Addition of Ofatumumab to Chlorambucil Increases Progression-Free Survival in Previously Untreated CLL Patients Who Are Not Candidates for Fludarabine


Key Points

  • The addition of ofatumumab to chlorambucil significantly prolonged progression-free survival.
  • Similar degree of benefit was observed in older and younger patients.

In the phase III COMPLEMENT 1 trial reported in The Lancet, Hillmen et al found that the addition of the anti-CD20 antibody ofatumumab (Arzerra) to chlorambucil (Leukeran) increased progression-free survival among patients with chronic lymphocytic leukemia (CLL) who were not considered candidates for fludarabine therapy due to older age or comorbidities.

Study Details

In this open-label trial, 447 patients from 16 countries were randomly assigned between December 2008 and May 2011 to receive chlorambucil at 10 mg/m2 on days 1 to 7 with (n = 221) or without (n = 226) ofatumumab every 28 days for 3 to 12 cycles. Ofatumumab was given at 300 mg on day 1 and 1,000 mg on day 8 of cycle 1, followed by 1,000 mg on day 1 of subsequent cycles.

Patients could not be considered candidates for fludarabine-based treatment. The primary endpoint was progression-free survival on independent review in the intention-to-treat population.

The combination and chlorambucil groups were generally balanced for age (median, 69 and 70 years, 69% in both ≥ 65 years); sex (64% and 62% men); Binet stage (A in 35% and 31%, B in 33% and 38%, C in 32% and 31%); Eastern Cooperative Oncology Group performance status (0 for 39% and 38%, 1 for 53% and 54%); B symptoms (53% in both); two or more comorbidities (73% and 70%); creatinine clearance < 70 mL/min (45% and 51%); age ≥ 65 years, two or more comorbidities, or creatinine clearance < 70 mL/min (87% in both); β2 microglobulin > 3500 mg/L (71% and 78%); nonmutated immunoglobulin heavy chain (57% and 56%); chromosomal abnormalities (17p deletion in 5% and 8%; 11q and no 17p deletion in 19% and 11%; 12 q, 13q, or 6q but no 17p or 11q deletion in 57% and 51%); ZAP70 B-cell positive (48% and 52%); and positive B-cell–to–T-cell ratio (66% and 63%).

Increased Progression-Free Survival

Both groups received a median of six treatment cycles. Median follow-up was 28.9 months. Median progression-free survival was 22.4 months (95% confidence interval [CI] = 19.0–25.2 months) in the chlorambucil-ofatumumab group vs 13.1 months (95% CI = 10.6–13.8 months) in the chlorambucil group (hazard ratio [HR] = 0.57, P < .0001). Hazard ratios favored combination treatment in all subgroups. Combination treatment was associated with consistent benefit in patients aged < 65 years (HR = 0.54, 95% CI = 0.34–0.85), ≥ 65 years (HR = 0.57, 95% CI = 0.43–0.76), and ≥ 75 years (HR = 0.56, 95% CI = 0.35–0.89).

The combination group had significantly prolonged time to next therapy (median, 39.8 vs 24.7 months, HR = 0.49, P < .0001). After a median of 6 months of treatment in both groups, the median treatment-free period was 34 vs 19 months. Salvage therapy was used in 29% vs 44% of patients, with the most common treatment being rituximab (Rituxan) alone or in combination (17% and 31%).

■ Information given:
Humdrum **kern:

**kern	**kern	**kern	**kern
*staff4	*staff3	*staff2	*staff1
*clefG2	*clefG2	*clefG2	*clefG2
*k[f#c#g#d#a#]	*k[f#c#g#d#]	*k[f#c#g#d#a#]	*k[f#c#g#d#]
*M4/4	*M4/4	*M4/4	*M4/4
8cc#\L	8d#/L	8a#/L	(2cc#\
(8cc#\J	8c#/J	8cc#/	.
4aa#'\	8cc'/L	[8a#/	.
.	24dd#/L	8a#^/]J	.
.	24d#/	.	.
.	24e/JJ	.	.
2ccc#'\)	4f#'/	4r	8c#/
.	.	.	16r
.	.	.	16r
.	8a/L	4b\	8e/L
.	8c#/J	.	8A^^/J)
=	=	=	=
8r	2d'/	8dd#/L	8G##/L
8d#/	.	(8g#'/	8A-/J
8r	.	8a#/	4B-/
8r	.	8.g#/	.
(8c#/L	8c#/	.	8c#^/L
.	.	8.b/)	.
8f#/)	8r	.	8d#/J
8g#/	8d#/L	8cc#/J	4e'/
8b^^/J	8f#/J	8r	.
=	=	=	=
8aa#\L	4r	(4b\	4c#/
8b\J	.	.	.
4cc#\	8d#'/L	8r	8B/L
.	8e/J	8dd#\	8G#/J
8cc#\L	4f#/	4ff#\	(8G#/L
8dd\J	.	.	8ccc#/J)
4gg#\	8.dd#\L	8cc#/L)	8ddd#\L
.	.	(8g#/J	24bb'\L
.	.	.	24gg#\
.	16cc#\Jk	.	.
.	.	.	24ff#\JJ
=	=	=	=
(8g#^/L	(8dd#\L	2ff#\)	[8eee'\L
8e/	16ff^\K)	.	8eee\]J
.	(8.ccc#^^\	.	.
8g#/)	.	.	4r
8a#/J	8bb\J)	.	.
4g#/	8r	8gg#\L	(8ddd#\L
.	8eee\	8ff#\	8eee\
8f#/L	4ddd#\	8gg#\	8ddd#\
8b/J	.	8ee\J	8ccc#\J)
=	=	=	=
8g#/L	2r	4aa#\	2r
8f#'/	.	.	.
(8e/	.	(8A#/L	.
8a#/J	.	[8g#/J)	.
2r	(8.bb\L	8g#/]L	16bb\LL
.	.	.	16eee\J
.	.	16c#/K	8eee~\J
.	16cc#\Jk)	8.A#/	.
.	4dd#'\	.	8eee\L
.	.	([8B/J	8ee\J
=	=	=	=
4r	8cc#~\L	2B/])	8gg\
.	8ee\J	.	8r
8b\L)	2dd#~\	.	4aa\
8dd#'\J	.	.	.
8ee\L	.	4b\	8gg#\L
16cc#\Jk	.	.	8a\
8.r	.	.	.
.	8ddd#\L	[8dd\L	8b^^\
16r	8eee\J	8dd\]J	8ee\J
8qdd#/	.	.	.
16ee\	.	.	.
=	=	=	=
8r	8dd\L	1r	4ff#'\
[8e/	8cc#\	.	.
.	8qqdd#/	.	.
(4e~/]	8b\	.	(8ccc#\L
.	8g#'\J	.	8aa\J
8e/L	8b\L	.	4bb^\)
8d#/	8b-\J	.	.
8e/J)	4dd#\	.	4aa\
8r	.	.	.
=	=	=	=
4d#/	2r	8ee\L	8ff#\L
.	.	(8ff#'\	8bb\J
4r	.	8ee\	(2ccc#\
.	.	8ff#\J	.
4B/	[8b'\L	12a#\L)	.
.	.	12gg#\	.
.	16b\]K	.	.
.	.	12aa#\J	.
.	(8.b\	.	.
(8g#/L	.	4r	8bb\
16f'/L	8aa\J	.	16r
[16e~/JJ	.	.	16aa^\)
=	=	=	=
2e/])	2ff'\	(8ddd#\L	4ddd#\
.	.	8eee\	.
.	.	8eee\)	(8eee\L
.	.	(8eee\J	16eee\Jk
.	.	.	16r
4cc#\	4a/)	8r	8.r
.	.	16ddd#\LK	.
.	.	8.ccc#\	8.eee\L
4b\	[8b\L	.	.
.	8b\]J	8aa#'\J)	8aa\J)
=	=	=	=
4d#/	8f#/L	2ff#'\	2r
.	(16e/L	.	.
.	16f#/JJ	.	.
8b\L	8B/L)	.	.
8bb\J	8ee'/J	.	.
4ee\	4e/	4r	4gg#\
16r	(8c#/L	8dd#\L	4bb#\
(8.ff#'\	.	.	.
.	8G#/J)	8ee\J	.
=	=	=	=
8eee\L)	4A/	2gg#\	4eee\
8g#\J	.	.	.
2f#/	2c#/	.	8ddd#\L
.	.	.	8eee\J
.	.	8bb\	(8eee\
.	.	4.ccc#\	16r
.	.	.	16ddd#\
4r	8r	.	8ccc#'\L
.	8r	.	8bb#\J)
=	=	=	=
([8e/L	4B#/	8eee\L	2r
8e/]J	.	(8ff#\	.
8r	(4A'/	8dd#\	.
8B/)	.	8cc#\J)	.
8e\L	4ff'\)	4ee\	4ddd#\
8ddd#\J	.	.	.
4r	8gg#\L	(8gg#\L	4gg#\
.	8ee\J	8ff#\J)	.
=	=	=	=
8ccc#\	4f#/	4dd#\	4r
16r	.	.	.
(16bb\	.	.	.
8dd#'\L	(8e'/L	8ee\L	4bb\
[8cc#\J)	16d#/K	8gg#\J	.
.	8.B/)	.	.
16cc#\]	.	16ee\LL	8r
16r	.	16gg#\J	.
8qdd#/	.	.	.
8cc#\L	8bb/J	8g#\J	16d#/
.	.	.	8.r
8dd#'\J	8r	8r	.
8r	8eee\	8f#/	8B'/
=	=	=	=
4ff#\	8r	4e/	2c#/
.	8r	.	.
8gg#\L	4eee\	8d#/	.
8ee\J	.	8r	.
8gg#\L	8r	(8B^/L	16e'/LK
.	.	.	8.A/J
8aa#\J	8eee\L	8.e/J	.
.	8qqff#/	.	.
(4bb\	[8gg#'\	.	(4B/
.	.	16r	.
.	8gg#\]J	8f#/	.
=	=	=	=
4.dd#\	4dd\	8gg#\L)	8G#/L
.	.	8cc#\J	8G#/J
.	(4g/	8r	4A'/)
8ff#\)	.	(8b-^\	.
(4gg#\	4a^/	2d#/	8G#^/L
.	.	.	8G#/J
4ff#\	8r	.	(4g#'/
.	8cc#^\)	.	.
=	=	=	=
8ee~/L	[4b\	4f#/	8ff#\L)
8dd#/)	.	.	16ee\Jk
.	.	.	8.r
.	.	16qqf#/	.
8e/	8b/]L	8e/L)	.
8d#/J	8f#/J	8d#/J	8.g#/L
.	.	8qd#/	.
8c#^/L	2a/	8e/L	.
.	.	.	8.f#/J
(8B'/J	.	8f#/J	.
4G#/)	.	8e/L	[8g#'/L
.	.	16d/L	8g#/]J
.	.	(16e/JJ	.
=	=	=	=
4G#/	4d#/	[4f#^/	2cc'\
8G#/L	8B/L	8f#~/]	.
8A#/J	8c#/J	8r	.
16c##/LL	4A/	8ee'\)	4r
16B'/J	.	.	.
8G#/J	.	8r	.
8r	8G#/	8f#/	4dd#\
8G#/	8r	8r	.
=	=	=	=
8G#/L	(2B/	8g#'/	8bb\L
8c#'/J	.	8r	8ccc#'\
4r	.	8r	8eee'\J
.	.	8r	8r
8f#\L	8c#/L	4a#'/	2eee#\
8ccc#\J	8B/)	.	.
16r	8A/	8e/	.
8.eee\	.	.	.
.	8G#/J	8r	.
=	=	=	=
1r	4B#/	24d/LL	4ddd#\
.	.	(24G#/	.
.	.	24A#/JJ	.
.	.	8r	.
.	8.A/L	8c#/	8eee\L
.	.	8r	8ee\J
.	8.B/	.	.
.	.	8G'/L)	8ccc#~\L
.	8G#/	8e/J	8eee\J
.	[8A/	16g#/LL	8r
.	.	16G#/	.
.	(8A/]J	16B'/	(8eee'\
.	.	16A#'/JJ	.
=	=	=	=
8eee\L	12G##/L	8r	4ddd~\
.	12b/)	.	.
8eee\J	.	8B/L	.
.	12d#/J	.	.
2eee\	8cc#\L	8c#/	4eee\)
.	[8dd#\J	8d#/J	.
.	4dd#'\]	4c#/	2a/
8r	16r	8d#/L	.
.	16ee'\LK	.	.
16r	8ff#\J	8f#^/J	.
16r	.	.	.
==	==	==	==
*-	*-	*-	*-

■ Required actions:
A: In the article, how many patients were randomly assigned in the COMPLEMENT 1 trial?
B: Quote the part of the article starting with "Addition of Ofatumumab to Chlorambucil Increases" and going on through "and younger patients.".
Rely only on the article about ofatumumab and chlorambucil and set the material aside.

■ Solutions for each task:
A: 447 patients.

B:
Addition of Ofatumumab to Chlorambucil Increases Progression-Free Survival in Previously Untreated CLL Patients Who Are Not Candidates for Fludarabine


Key Points

  • The addition of ofatumumab to chlorambucil significantly prolonged progression-free survival.
  • Similar degree of benefit was observed in older and younger patients.